Rhett envisioned a future "Union of the White Race of the South"

South Carolina

Robert Barnwell Rhett, the “father of secession,” looked forward to the day when the South would rise again and secede from the United States.

During Reconstruction, Rhett hoped that the Yankee occupation would prove to be so extreme that it would provoke a backlash which would culminate in the “Union of the White Race of the South.”

Even after the abolition of slavery, Rhett continued to attack the “negroites” in the Charleston Mercury and defend the traditional Southern view that Dixie always was and ought to remain a “White Man’s Country”:

They should rule us directly by the sword,” he said, rather than “that we should attempt to rule ourselves under their authority,” for that would be merely to sanction their despotism. “Obey and suffer, and bide our time” was his counsel.

Indeed, he almost feared the Union would be too lenient and forbearing with them, for it would only lure the South once again into the impossible notion that the two sections could live together. He hoped the Yankees would harass them sufficiently that it would create a reaction among Southerners so great as to achieve “the Union of the White Race of the South” to a degree they had not been united during the war, defeat forever the evil delusion of Reconstruction, and set them on the course to revolution and independence once more “under the great principles of the Confederate States’ Constitution.” . . .

Not surprisingly, he and the Mercury railed against the “carpetbaggers and negroites” ruling the South, and they warned that if they tried to use their military force to impose domination, they risked awakening once more the slumbering Southern spirit of resistance.

The United States was intended to be a white man’s government, he declared, deploring those who favored providing education and property to black men to qualify them to vote, for he accused them of doing it only to conciliate the Radical Republicans.”

If Robert Barnwell Rhett were alive today, he would surely have a few choice words for the Negrophiles with their “Black Confederates” and “Heritage Not Hate” propaganda that has nothing whatsoever to do with the historical Confederacy.

William Lowndes Yancey would have been equally disgusted by their liberal and profoundly non-traditional racial views:

“A few days later at a bipartisan meeting held to plan the course of action for Alabama, some questioned whether Alabama should secede even if many slave states remained in the Union. Yancey replied, “Shall we remain [in the Union] and all be slaves? Shall we wait to bear our share of the common dishonor?
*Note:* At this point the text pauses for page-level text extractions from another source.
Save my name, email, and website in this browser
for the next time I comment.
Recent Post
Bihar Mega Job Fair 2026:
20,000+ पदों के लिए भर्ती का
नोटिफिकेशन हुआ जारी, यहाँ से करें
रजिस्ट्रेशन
God forbid!” And even if disunion resulted in war, Yancey declared that rather than live under a Lincoln government that “places me in a position inferior to the Northern free negro,” he would rather gather a corps of brave men who “however few in number, would find a grave which the world would recognize, my countrymen, as a modern Thermopylae.”

Like the Spartans at Thermopylae, we will continue to defend the traditional Southern view of race, and we will continue to relentlessly mock the Negrophiles and their ridiculous cartoon version of Southern history.